Exercise instructions:
Count the lines in the data below that contain the string "disambiguationData", and give only the number.

(Collected data entries)
>> BEGIN

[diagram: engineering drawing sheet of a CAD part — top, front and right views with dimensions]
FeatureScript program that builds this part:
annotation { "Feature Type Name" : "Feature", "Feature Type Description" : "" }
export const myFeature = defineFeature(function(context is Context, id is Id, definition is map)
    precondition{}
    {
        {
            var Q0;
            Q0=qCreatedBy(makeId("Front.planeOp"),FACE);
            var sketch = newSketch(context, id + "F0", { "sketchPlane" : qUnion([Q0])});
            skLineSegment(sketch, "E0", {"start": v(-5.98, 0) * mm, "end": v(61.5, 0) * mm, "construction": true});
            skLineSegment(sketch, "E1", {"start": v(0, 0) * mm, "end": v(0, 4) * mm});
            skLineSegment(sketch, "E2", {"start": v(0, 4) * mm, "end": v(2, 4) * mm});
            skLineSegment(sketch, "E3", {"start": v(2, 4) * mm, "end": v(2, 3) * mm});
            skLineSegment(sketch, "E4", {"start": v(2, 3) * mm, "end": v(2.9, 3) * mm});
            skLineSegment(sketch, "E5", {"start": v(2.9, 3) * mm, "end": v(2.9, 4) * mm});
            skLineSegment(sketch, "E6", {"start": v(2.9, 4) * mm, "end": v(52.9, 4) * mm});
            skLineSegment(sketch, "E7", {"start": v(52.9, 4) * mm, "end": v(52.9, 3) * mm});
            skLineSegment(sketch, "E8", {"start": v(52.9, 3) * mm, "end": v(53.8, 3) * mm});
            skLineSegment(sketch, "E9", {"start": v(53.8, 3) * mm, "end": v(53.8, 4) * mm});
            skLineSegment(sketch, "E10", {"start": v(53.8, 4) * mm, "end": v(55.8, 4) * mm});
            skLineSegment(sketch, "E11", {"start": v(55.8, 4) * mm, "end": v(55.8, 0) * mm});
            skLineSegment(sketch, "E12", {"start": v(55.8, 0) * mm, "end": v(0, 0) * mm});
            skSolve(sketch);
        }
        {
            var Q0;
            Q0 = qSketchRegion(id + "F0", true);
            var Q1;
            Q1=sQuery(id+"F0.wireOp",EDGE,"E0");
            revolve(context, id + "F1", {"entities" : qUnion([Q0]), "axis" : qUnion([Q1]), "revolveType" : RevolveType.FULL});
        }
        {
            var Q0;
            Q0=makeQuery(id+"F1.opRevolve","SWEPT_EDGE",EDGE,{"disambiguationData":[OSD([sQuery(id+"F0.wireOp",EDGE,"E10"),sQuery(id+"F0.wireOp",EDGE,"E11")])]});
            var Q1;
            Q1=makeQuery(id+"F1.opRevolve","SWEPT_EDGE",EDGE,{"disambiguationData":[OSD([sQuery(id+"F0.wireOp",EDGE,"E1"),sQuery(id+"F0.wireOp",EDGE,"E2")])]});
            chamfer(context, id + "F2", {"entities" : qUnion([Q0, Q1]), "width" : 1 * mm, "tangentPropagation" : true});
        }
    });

>> END

Correct answer:
2